From the FDA Drug Label
Uncomplicated gonococcal infections in adults (except anorectal infections in men):100 mg, by mouth, twice a day for 7 days. Uncomplicated urethral, endocervical, or rectal infection in adults caused by Chlamydia trachomatis: 100 mg, by mouth, twice a day for 7 days. Nongonococcal urethritis (NGU) caused by C. trachomatis or U. urealyticum: 100 mg, by mouth, twice a day for 7 days.
The recommended treatment for a sexually active man with a urinary tract infection (UTI) who is concerned about sexually transmitted diseases (STDs) is doxycycline 100 mg, by mouth, twice a day for 7 days 2.
- Key points:
- Doxycycline is effective against common STDs such as gonorrhea and chlamydia.
- The recommended dose is 100 mg, by mouth, twice a day for 7 days.

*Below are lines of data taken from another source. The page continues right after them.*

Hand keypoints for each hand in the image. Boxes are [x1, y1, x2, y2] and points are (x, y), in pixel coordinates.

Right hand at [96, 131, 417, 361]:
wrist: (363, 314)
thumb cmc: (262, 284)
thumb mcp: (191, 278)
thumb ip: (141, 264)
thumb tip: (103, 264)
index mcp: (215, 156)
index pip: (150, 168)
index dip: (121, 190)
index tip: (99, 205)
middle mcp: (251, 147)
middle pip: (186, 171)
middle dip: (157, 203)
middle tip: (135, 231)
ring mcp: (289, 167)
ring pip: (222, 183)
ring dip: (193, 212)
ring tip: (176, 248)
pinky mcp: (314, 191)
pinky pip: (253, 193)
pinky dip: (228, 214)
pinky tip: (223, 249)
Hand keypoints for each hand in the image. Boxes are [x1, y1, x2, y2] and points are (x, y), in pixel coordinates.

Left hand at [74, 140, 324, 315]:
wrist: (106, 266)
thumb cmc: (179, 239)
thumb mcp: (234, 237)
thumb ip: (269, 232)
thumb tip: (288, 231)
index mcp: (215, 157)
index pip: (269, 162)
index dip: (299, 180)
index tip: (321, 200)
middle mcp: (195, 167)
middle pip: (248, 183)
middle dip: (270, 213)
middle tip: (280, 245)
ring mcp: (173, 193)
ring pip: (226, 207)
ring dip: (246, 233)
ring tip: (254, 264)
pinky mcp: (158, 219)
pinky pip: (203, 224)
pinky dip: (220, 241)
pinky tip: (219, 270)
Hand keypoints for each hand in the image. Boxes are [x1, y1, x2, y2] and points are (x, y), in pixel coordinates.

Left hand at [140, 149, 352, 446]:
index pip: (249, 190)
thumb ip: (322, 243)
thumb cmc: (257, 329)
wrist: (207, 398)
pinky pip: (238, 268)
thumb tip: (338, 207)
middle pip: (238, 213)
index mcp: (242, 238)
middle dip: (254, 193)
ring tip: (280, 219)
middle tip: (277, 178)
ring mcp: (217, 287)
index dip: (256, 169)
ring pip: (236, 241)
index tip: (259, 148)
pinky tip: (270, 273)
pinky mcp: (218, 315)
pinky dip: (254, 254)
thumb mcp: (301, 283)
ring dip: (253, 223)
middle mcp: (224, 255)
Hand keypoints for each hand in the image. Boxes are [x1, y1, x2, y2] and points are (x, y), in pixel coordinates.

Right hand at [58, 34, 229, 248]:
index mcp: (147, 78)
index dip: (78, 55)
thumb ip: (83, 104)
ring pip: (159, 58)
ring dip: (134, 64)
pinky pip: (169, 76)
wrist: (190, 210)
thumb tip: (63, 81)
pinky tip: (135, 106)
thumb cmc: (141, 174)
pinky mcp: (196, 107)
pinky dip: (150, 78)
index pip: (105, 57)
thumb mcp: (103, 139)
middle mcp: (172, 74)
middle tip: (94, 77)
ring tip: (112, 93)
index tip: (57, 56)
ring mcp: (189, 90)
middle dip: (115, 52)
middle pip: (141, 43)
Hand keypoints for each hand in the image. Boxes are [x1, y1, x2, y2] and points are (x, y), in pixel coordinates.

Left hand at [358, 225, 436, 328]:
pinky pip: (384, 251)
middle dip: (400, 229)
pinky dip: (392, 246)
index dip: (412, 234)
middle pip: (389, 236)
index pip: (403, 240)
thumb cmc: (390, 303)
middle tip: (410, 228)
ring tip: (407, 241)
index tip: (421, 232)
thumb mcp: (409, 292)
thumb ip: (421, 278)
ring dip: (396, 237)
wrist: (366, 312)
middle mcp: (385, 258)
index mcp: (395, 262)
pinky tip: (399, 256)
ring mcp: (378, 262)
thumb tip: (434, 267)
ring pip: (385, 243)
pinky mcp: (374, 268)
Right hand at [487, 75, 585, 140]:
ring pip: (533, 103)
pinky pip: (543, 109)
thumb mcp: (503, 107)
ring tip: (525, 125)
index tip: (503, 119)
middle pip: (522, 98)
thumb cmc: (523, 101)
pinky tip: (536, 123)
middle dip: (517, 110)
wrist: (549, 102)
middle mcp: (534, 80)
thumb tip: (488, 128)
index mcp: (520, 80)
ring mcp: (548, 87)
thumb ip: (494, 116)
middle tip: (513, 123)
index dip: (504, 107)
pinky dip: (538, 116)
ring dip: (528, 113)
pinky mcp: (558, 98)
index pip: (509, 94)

- It is essential to note that doxycycline may not be effective against all types of bacteria that cause UTIs, and further testing may be necessary to determine the causative organism.
- Important consideration: Patients with suspected STDs should undergo serologic testing for syphilis and appropriate cultures for gonorrhea, and antimicrobial therapy should be adjusted accordingly.
From the Research
Treatment Recommendations for Sexually Active Men with UTI Concerned about STDs
- The Centers for Disease Control and Prevention (CDC) recommends a single 500 mg intramuscular dose of ceftriaxone for the treatment of uncomplicated urogenital, anorectal, and pharyngeal gonorrhea 3, 4.
- If chlamydial infection has not been excluded, concurrent treatment with doxycycline (100 mg orally twice a day for 7 days) is recommended 3, 5.
- Ceftriaxone is the preferred treatment due to its efficacy and the increasing resistance of Neisseria gonorrhoeae to azithromycin 3, 5.
- Alternative treatments are limited, and there are no recommended alternative therapies for N gonorrhoeae infection of the throat 5.
Antibiotic Resistance and Treatment Efficacy
- Neisseria gonorrhoeae has developed resistance to all first-line recommended therapies, making gonococcal antimicrobial resistance a major public health concern 5.
- The use of ceftriaxone has been shown to be effective in treating gonorrhea, with minimal inhibitory concentrations (MICs) remaining stable in the United States 5.
- A new oral treatment option, gepotidacin, has been shown to be non-inferior to ceftriaxone plus azithromycin for the treatment of uncomplicated urogenital gonorrhea 6.
Diagnosis and Treatment of Sexually Transmitted Infections
- Sexually transmitted infections (STIs) are a significant public health concern, with approximately 1 in 5 adults in the US having an STI in 2018 7.
- The diagnosis and treatment of STIs, including gonorrhea, chlamydia, and syphilis, are crucial in preventing complications and transmission 7.
- Nucleic acid amplification tests have high sensitivities and specificities for the diagnosis of gonorrhea, chlamydia, and other STIs 7.